By 2050, nine-billion or more humans will walk the earth.
Modest space colonies will exist.
China will rise to such heights that Chinese will be the next global language, ahead of English and Spanish.
Developments in medicine will bring such revolutions in surgery, bionics, cloning, stem cell research, that many diseases of today will be controlled or altogether eradicated by mid-century.
Climate changes could wreak havoc to coastlines and farm belts.
Robots may not be as great a presence as science fiction has lead us to believe.
The racial composition of the western world will be not unlike that of present-day Brazil, with multi-ethnic societies being the norm.

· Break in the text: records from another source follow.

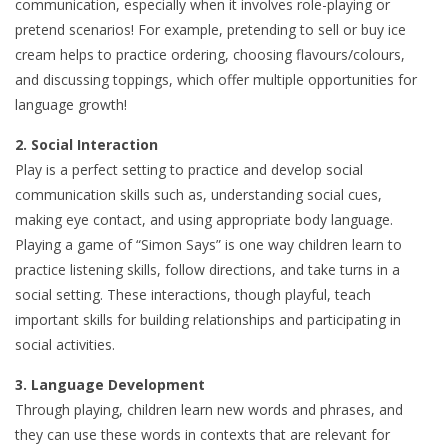
communication, especially when it involves role-playing or
pretend scenarios! For example, pretending to sell or buy ice
cream helps to practice ordering, choosing flavours/colours,
and discussing toppings, which offer multiple opportunities for
language growth!
2. Social Interaction
Play is a perfect setting to practice and develop social
communication skills such as, understanding social cues,
making eye contact, and using appropriate body language.
Playing a game of “Simon Says” is one way children learn to
practice listening skills, follow directions, and take turns in a
social setting. These interactions, though playful, teach
important skills for building relationships and participating in
social activities.
3. Language Development
Through playing, children learn new words and phrases, and
they can use these words in contexts that are relevant for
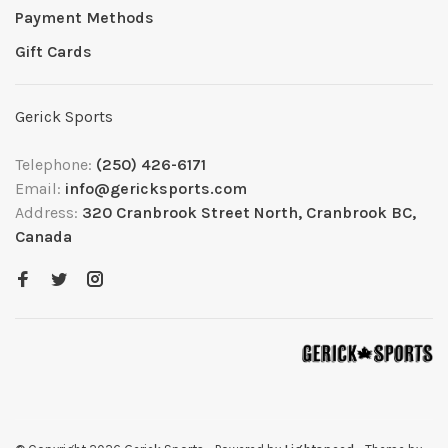
Payment Methods
Gift Cards
Gerick Sports
Telephone:
(250) 426-6171
Email:
info@gericksports.com
Address:
320 Cranbrook Street North, Cranbrook BC,
Canada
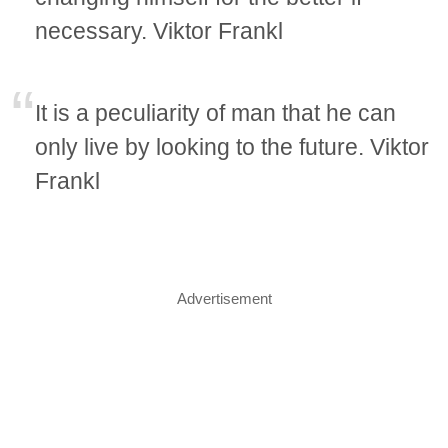
necessary. Viktor Frankl
It is a peculiarity of man that he can
only live by looking to the future. Viktor
Frankl
Advertisement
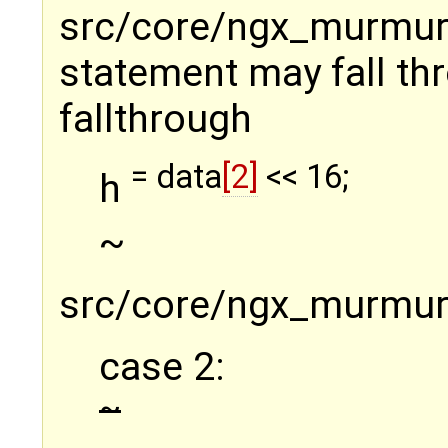
src/core/ngx_murmurha
statement may fall thr
fallthrough
= data
[2]
<< 16;
h
~
src/core/ngx_murmurh
case 2:
~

Fuels sources will be a mix of what we presently term "green" and also we will have a greater reliance on nuclear power than is commonplace today.
Massive extinctions will continue among species alive today, with birds being particularly hard hit.
Overall after reading this book, wherein each chapter was like a little monument to its author's ego, I am happy here in the present, and am in no big hurry to greet the world into which I'll grow old.